> **To-do item**
Look through the records and copy each line with the string "output" in it.

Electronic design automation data
○ ○ ○ ○ ○

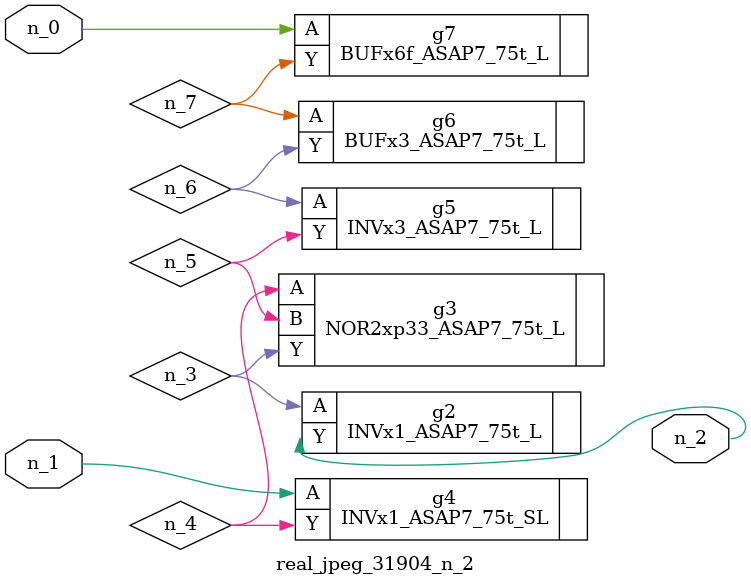
<source format=v>
module real_jpeg_31904_n_2 (n_1, n_0, n_2);

input n_1;
input n_0;

output n_2;

wire n_5;
wire n_4;
wire n_6;
wire n_7;
wire n_3;

BUFx6f_ASAP7_75t_L g7 ( 
.A(n_0),
.Y(n_7)
);

INVx1_ASAP7_75t_SL g4 ( 
.A(n_1),
.Y(n_4)
);

INVx1_ASAP7_75t_L g2 ( 
.A(n_3),
.Y(n_2)
);

NOR2xp33_ASAP7_75t_L g3 ( 
.A(n_4),
.B(n_5),
.Y(n_3)
);

INVx3_ASAP7_75t_L g5 ( 
.A(n_6),
.Y(n_5)
);

BUFx3_ASAP7_75t_L g6 ( 
.A(n_7),
.Y(n_6)
);


endmodule
</source>
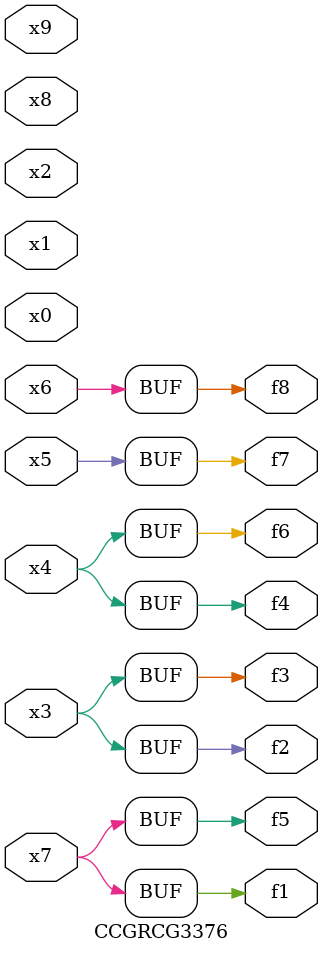
<source format=v>
module CCGRCG3376(
	input x0, x1, x2, x3, x4, x5, x6, x7, x8, x9,
	output f1, f2, f3, f4, f5, f6, f7, f8
);
	assign f1 = x7;
	assign f2 = x3;
	assign f3 = x3;
	assign f4 = x4;
	assign f5 = x7;
	assign f6 = x4;
	assign f7 = x5;
	assign f8 = x6;
endmodule

</source>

○ ○ ○ ○ ○

> **Solution for this exercise**
output n_2;
	output f1, f2, f3, f4, f5, f6, f7, f8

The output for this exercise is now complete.